Ça marche. Oui. Mais on en vient à se demander si de tels auteurs sont bien des écrivains. S’ils font vraiment œuvre littéraire ? Comme l’auteur de « Montez vos placards vous-même », ils connaissent leur sujet, s’expriment avec précision dans une langue claire et intéressent leurs lecteurs. Cette littérature pratique mobilise des quantités d’auteurs professionnels qui gagnent ainsi leur vie sans pour autant être des écrivains. Cette littérature n’est pas littéraire. Et quantité de best-sellers ont la même odeur de colle et de sciure. Est-ce là l’avenir de la littérature populaire ? Peut-être bien. Espérons que non. Les marchands s’en accommoderaient fort bien et s’appuient sur des romans comme ce Micro pour affirmer que le livre est un produit comme les autres. La littérature, qu’elle soit populaire ou bourgeoise, ne demande pas l’effacement de l’écrivain derrière une prose insipide. La bonne bouffe, ce n’est pas la cuisine internationale ! Si l’art culinaire est un art, c’est bien parce qu’il permet d’exprimer une personnalité dans une créativité à nulle autre pareille. Il faut qu’il y ait une communication, voire une communion. Tout le monde se satisfait de la cuisine internationale comme des best-sellers : le contrat est rempli, certes, mais cela suffit-il ? Peut-être à passer le temps d’un vol entre deux restaurants d’aéroport, sonorisé avec quelques-uns des disques les plus ennuyeux de Brian Eno (Music for airports). Que reste-t-il au bout du compte ? Un tel livre a-t-il le pouvoir de nous changer un peu ? En garde-t-on des années durant un souvenir ému ? Non.
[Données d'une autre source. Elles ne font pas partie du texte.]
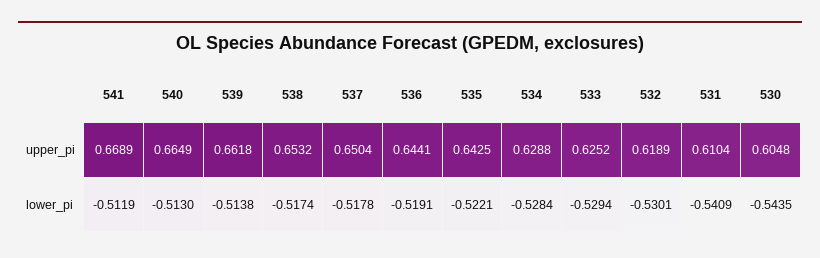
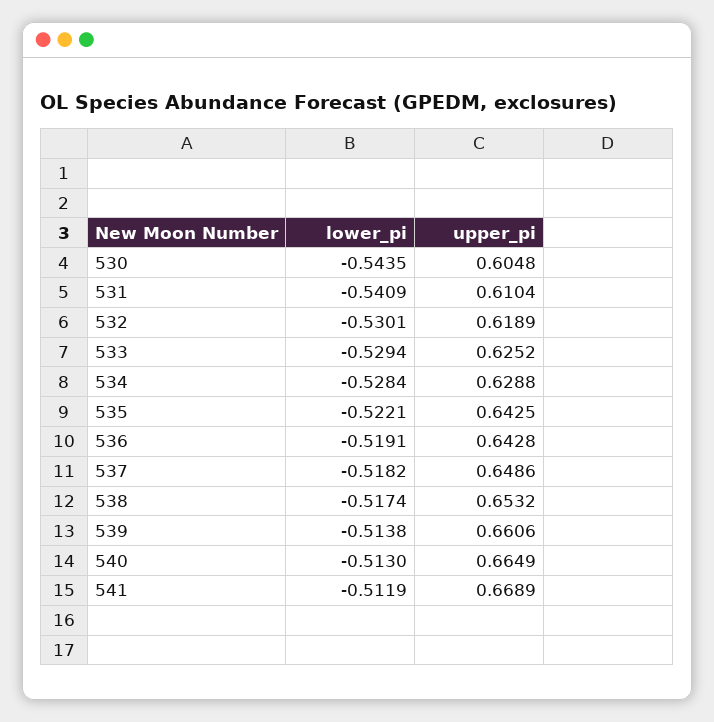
539, upper_pi: 0.6618 -> 0.6606
537, upper_pi: 0.6504 -> 0.6486
536, upper_pi: 0.6441 -> 0.6428
537, lower_pi: -0.5178 -> -0.5182

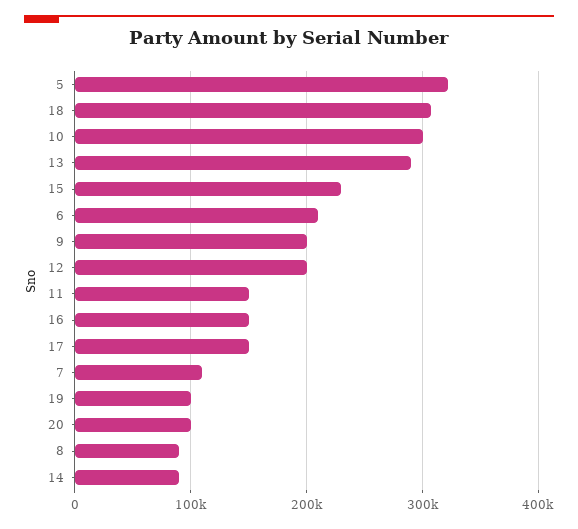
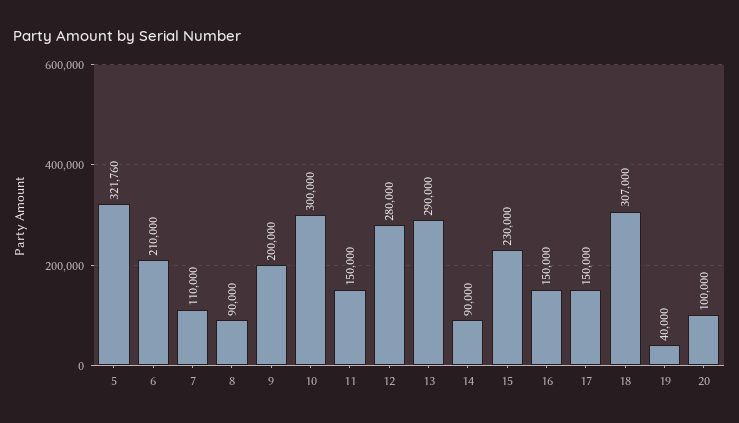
12: 200000 -> 280000
19: 100000 -> 40000

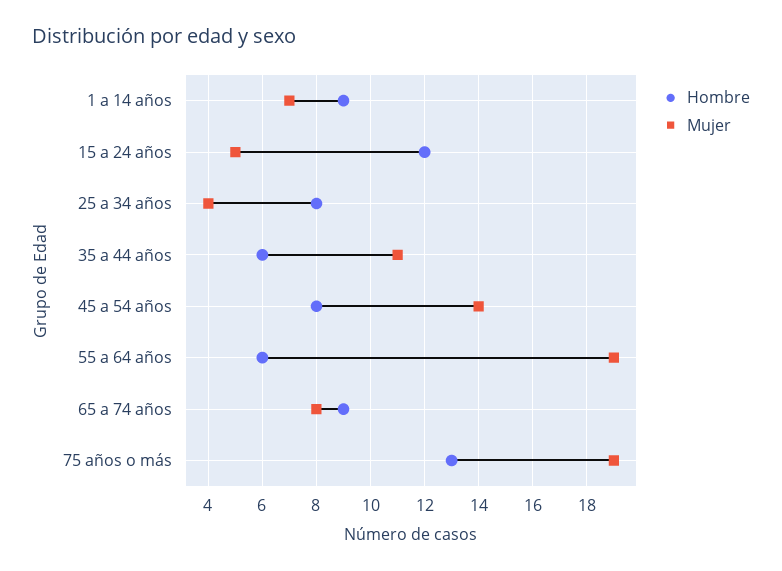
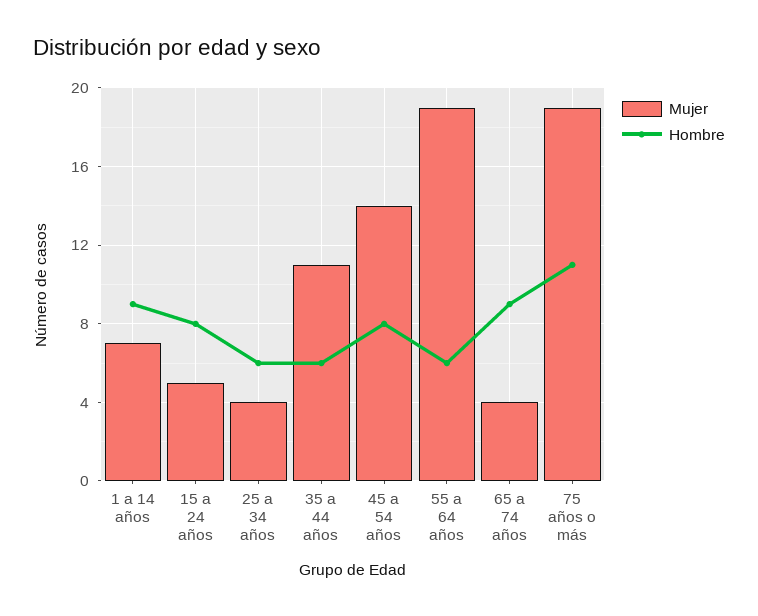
Hombre, 15 a 24 años: 12 -> 8
Hombre, 25 a 34 años: 8 -> 6
Mujer, 65 a 74 años: 8 -> 4
Hombre, 75 años o más: 13 -> 11

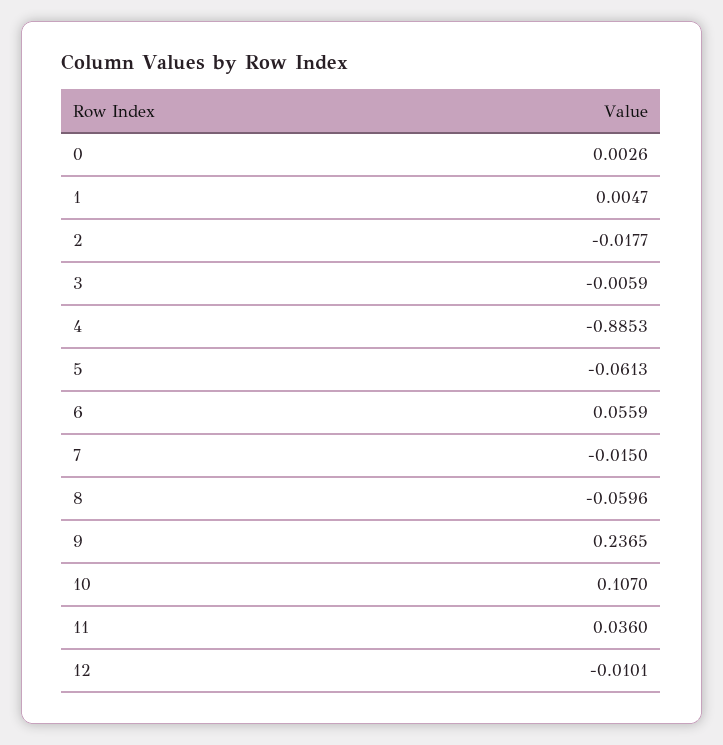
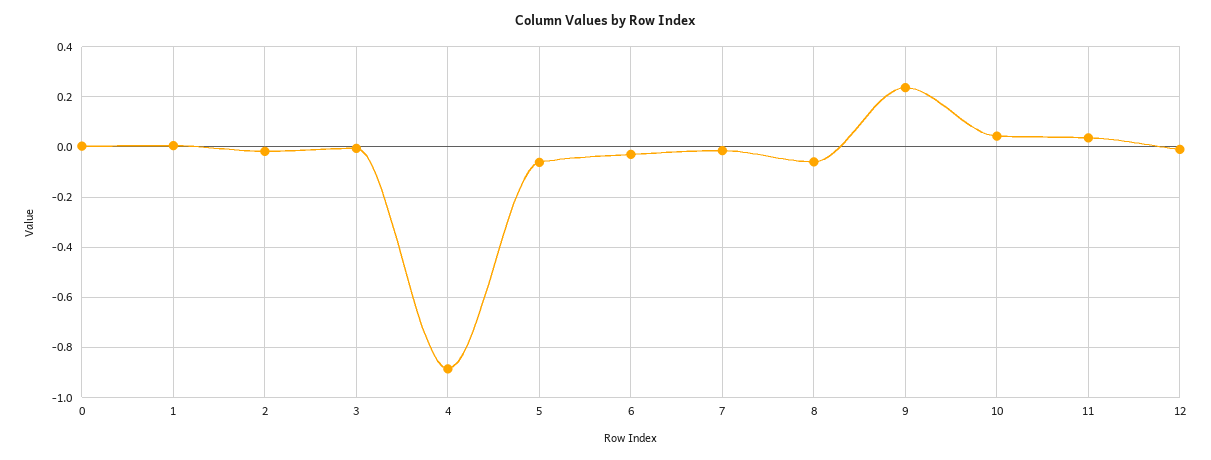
6: 0.0559 -> -0.025
10: 0.107 -> 0.05

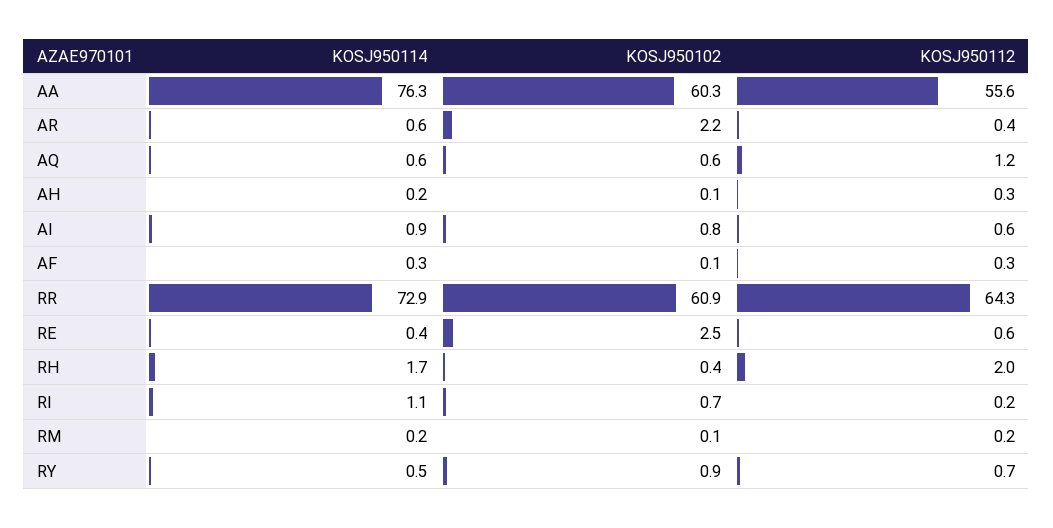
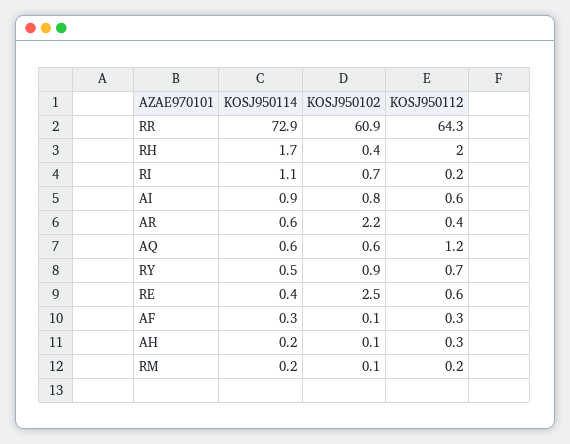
KOSJ950114, AA: 76.3 -> none
KOSJ950102, AA: 60.3 -> none
KOSJ950112, AA: 55.6 -> none

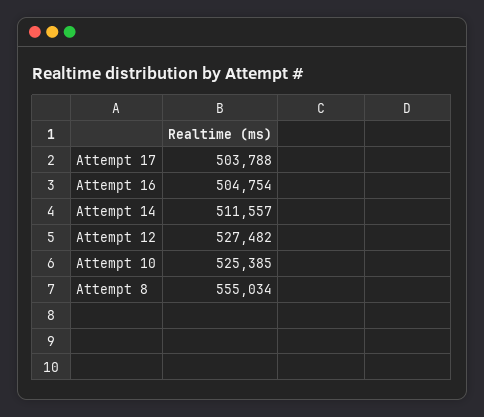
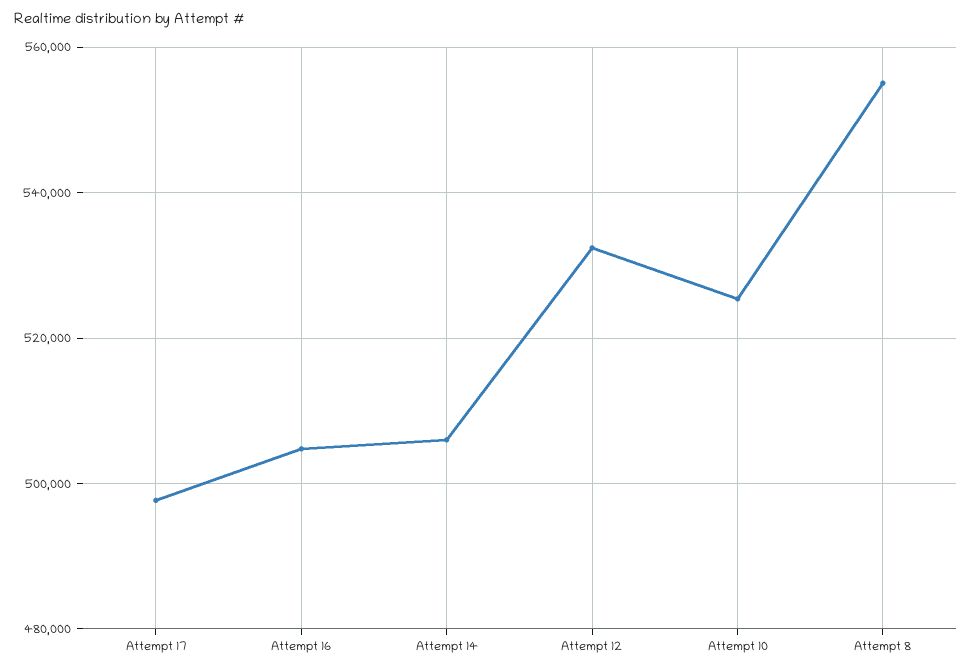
Attempt 17: 503788 -> 498000
Attempt 14: 511557 -> 506000
Attempt 12: 527482 -> 532000

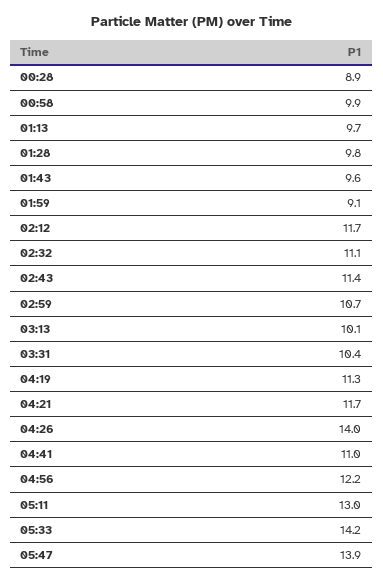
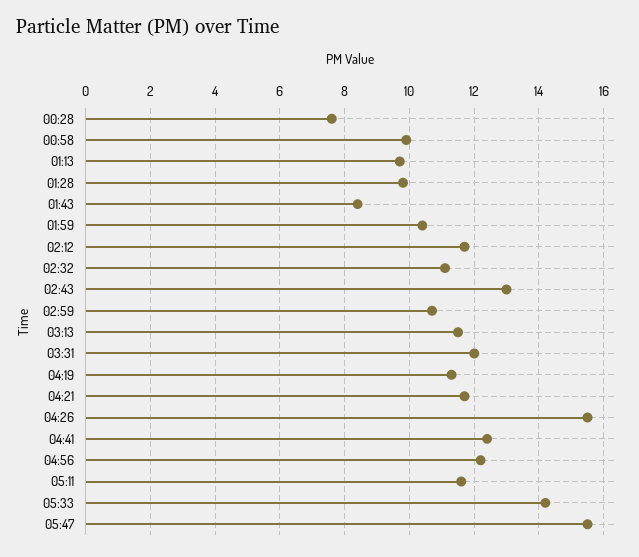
00:28: 8.9 -> 7.5
01:43: 9.6 -> 8.5
01:59: 9.1 -> 10.5
02:43: 11.4 -> 13
03:13: 10.1 -> 11.5
03:31: 10.4 -> 12
04:26: 14 -> 15.5
04:41: 11 -> 12.5
05:11: 13 -> 11.5
05:47: 13.9 -> 15.5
Dans ses meilleurs romans, Crichton s’emparait d’une idée sociale tout juste éclose et la poussait dans ses derniers retranchements, jusqu’à la retourner comme un gant. Pas cette fois. Ici, l’idée de base est qu’en soumettant des êtres ou des choses à des champs magnétiques extrêmes, il devient possible de réduire un homme à la taille d’une fourmi. Le postulat n’est pas davantage capillotracté que ceux de Sphère (de Gregory Benford) ou de Prisonniers du temps (du même Crichton). Une fois l’incrédulité suspendue sur ce postulat de départ, Crichton/Preston s’interrogent à savoir qui investit en attendant retour sur une telle technologie : la pharmacie et l’armée. Ceci posé, ça déroule. Un chef d’entreprise paranoïaque à souhait, des jeunes gens réduits et lâchés dans l’univers des insectes et des araignées…
Le contrat est rempli. Il ne devrait plus y avoir de roman de Crichton… bof !
L’écrivain est un créateur, un artiste. Le « à la manière de » est un exercice dont on se demande quel sens il peut avoir vis-à-vis de Michael Crichton qui apparaît davantage comme un excellent artisan qu’un artiste. Il construit, fabrique, grâce à son expérience et son savoir-faire indéniable mais ne crée point, pas vraiment. Du divertissement avec de la matière grise ? Peut-être, mais sans génie en tout cas. La littérature doit permettre au lecteur de s’enrichir en établissant une communication avec l’auteur par-delà l’espace, le temps et les cultures. Pas ce genre de roman. Ce n’est pas, mais alors pas du tout, comme ne plus avoir de livre de Roland C. Wagner, écrivain populaire s’il en fut. La disparition de Crichton n’altère malheureusement pas le potentiel global de la littérature ; elle n’engendre ni manque ni vide. Un autre — Preston — fera actionner le tiroir-caisse. Un moment agréable mais un peu vain en fin de compte.